The Renewable Energy Foundation has raised concerns regarding National Grid’s decision to pay wind farm owners to stop generating power and keep supply and demand balanced.
According to the REF, wind farms have been paid £43m to switch off turbines this year.
National Grid has said the wind constraints in October were a result of high wind and outages required to reinforce the transmission network.
These reinforcements, they said, will increase the capacity to transport more energy, but while doing the work, National Grid need to take parts of the network out of service which reduces the capacity and leads to the company needing to constrain some energy in the interim.
An Ofgem spokesperson said: “National Grid’s costs for making these payments have increased as more renewable generators have connected to Britain’s networks before investment programmes have been completed to build new capacity. Last year Ofgem approved a major eight year network investment programme to address this through renewing and building new capacity.
“Ofgem sets National Grid strong financial incentives to manage these costs as efficiently as possible. We also have powers to take action against licensed generators if we consider that they are gaining excessive benefit when constraints occur.
“These powers cover incidents where a generator acts in an uneconomic manner to create or exacerbate a constraint with the aim of benefitting from that constraint. They also cover incidents where generators charge an excessive price to reduce generation through the balancing mechanism.
“Since we obtained these powers, prices paid to generators by National Grid to curtail wind have fallen.”

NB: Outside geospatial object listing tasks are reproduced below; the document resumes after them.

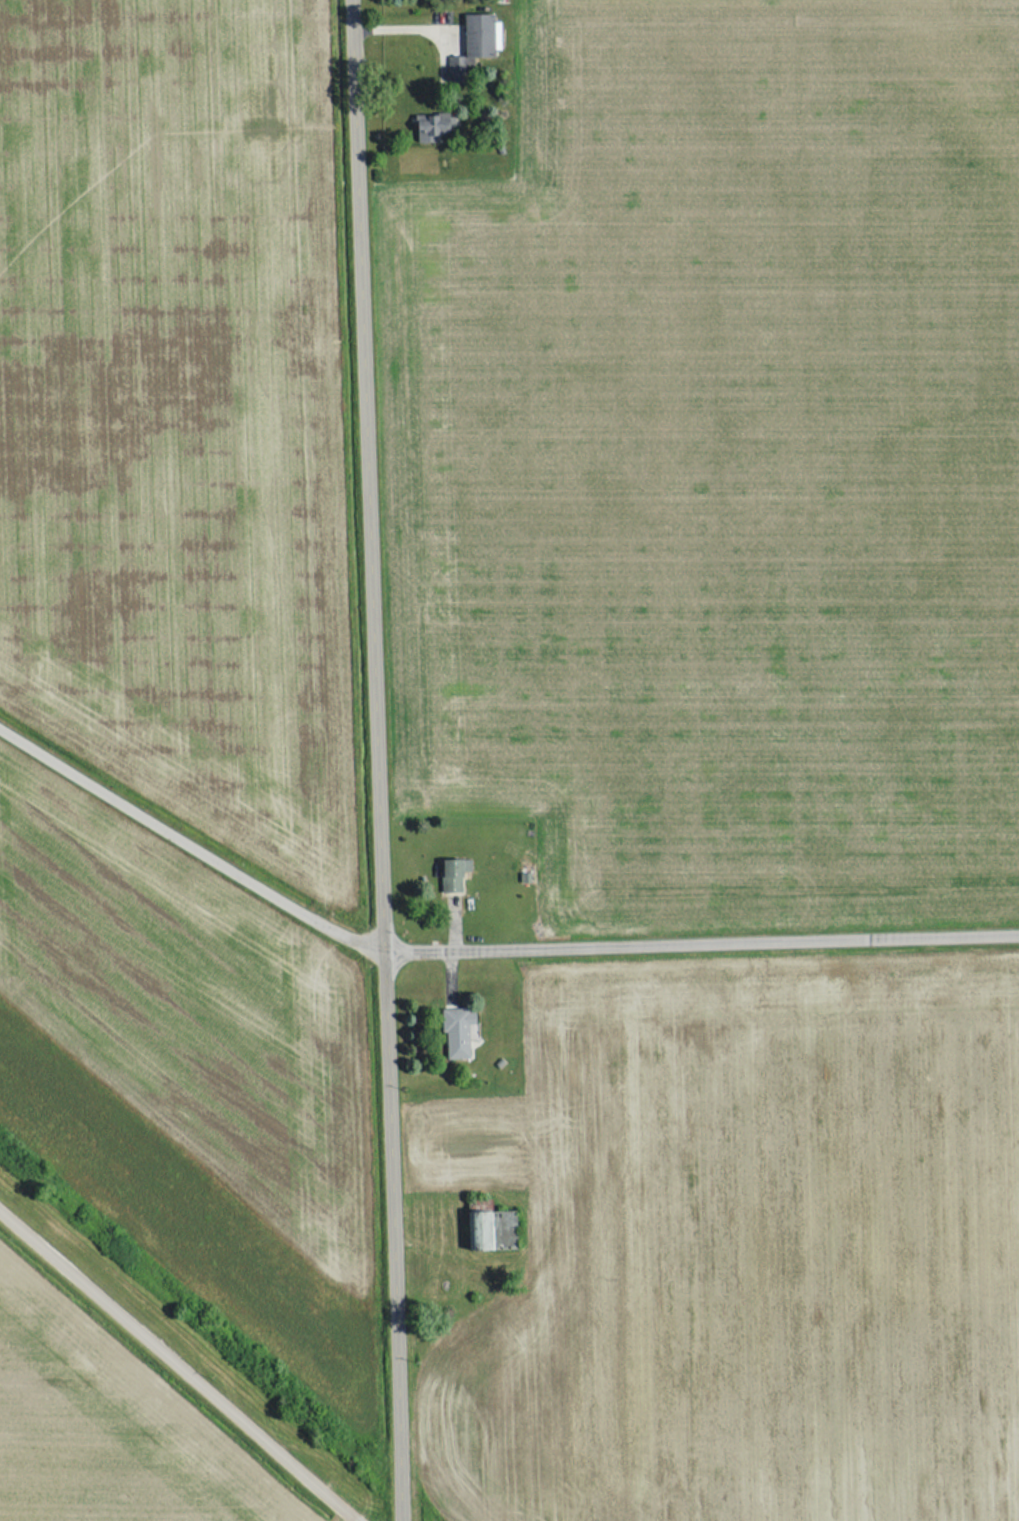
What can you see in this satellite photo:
building: (476, 40)
building: (430, 126)
crop: (174, 409)
crop: (729, 457)
road: (381, 760)
building: (450, 874)
road: (479, 943)
building: (454, 1032)
crop: (191, 1073)
building: (488, 1231)
crop: (745, 1251)
railway: (214, 1333)
road: (179, 1363)
crop: (96, 1434)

According to Ofgem, the average price paid to wind farm operators to reduce generation prior to the powers coming into force in 2012 was £197/MWh. The average price paid in 2014 (Jan-6 November) was £83/MWh.
Regen SW chief executive Merlin Hyman told H&V News: “The confusingly named anti renewables lobby group the Renewable Energy Foundation is turning the selective use of statistics into an art form. National Grid pays all electricity generators compensation, known as constraint payments, when they have to reduce their output to ensure supply and demand match.
“According to National Grid figures in 2011/12 constraint payments were £324 million of which just over 10% went to wind farms, about £34 million. What we should be focusing on is upgrading our transmission infrastructure and smarter use of energy to reduce the need to pay any generator to switch off”.